2020 Agricultural Research Service W.O. Atwater Memorial Lecturer
By Kim Kaplan
May 26, 2020
Richard Mattes, a distinguished professor of nutrition science at Purdue University, is being honored as the 2020 W.O. Atwater Memorial Lecturer by the U.S. Department of Agriculture's Agricultural Research Service (ARS).
The Atwater Lecture was to be presented at Nutrition 2020, the annual meeting of the American Society for Nutrition, May 30-June 2, 2020, which will not be held this year due to the impacts of COVID-19. Instead, Mattes will present his lecture and be honored at Nutrition 2021 in Boston.
His lecture is titled "Predictive Strength of Atwater Values at the Biology: Behavior Interface."
At Purdue, Mattes also serves as the head of the Department of Public Health and Director of the Ingestive Behavior Research Center. In addition, Mattes is an adjunct associate professor of medicine at Indiana University School of Medicine and affiliated scientist at Monell Chemical Senses Center. He is also the current president of the American Society of Nutrition as well as a member of the Dietary Guidelines Advisory Committee.
His research focuses on hunger and satiety, food preferences, regulation of food intake in people, and the chemistry of taste and smell as they interact with hunger and satiety. He is the author of more than 280 publications.
The W.O. Atwater Memorial Lecture was established by ARS in 1968 to honor the memory of Wilbur Olin Atwater (1844-1907) and to recognize scientists who have made unique contributions toward improving the diet and nutrition of people around the world.
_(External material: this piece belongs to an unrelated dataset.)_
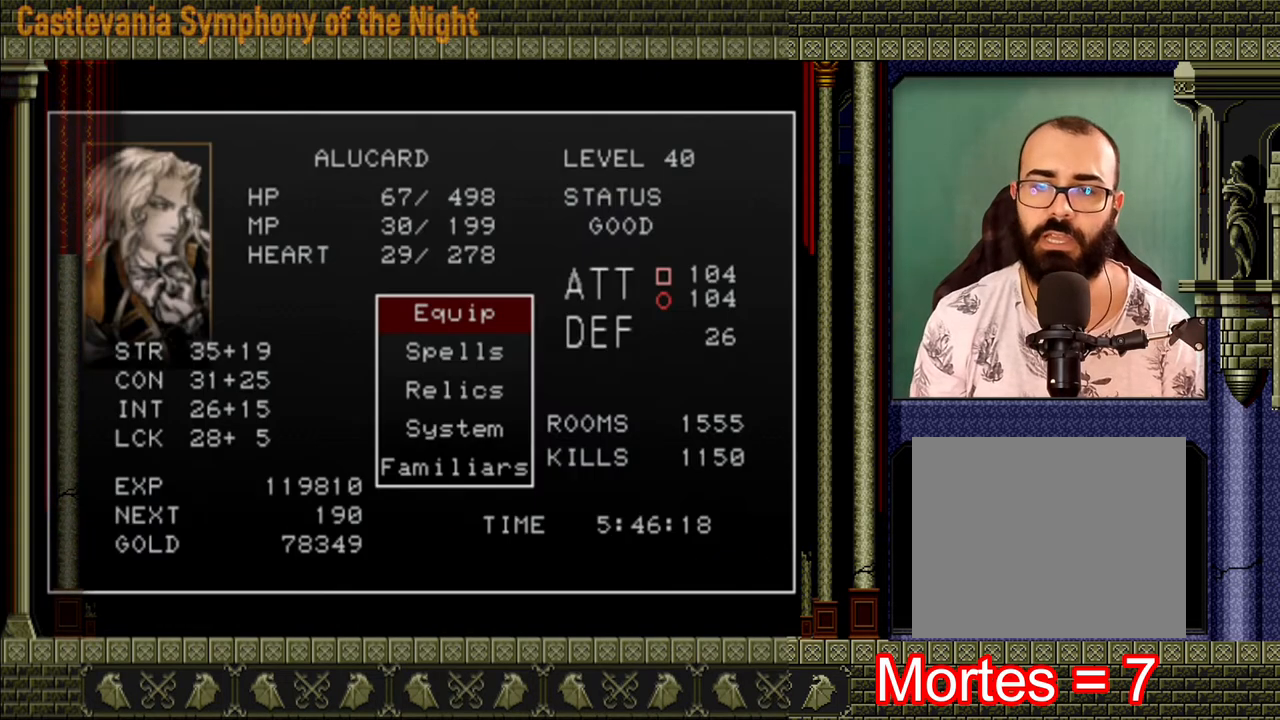
{"buttons": ["A"], "left_stick": "center", "right_stick": "center", "events": [[120, "A", "up"], [440, "A", "down"]]}
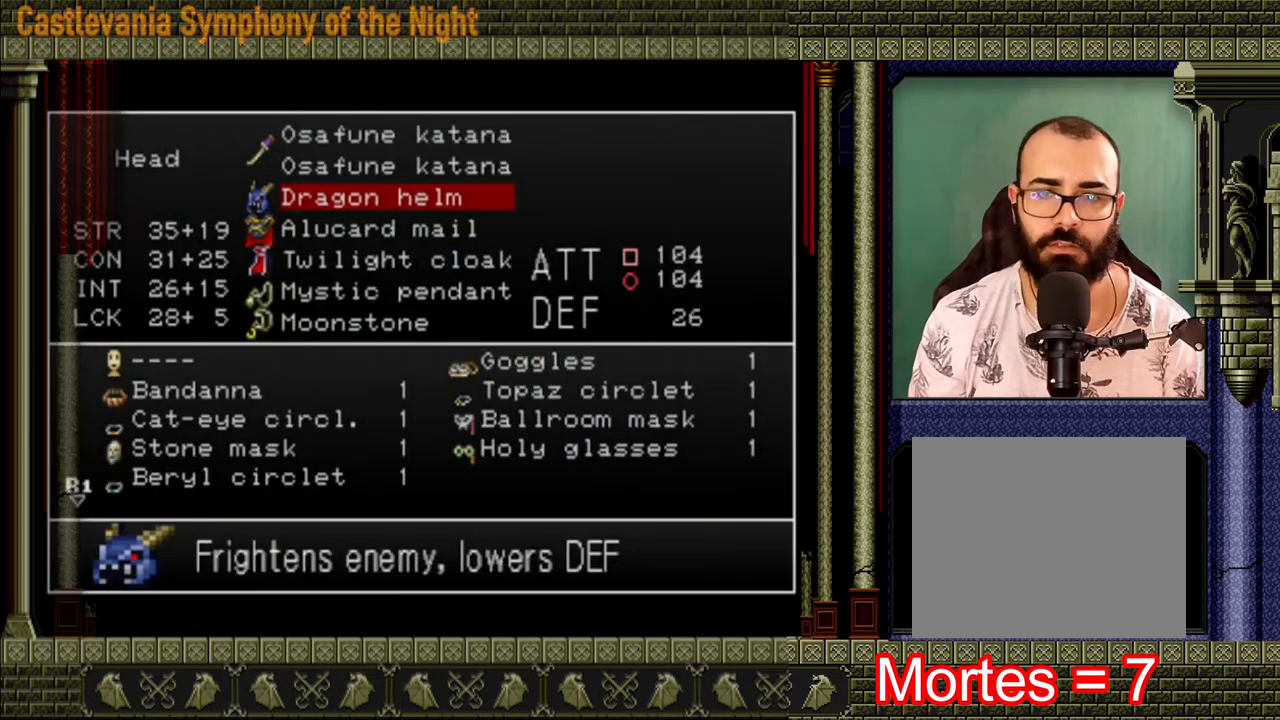
{"buttons": [], "left_stick": "center", "right_stick": "center", "events": [[40, "A", "up"], [320, "Y", "down"], [400, "Y", "up"]]}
Atwater, considered the father of modern nutrition research and education, was the U.S. Department of Agriculture's first chief of nutrition investigations. More information about the W.O. Atwater Lecture can be found at https://www.ars.usda.gov/research/lectures/atwater
The Agricultural Research Service is the U.S. Department of Agriculture's chief scientific in-house research agency. Daily, ARS focuses on solutions to agricultural problems affecting America. Each dollar invested in agricultural research results in $20 of economic impact.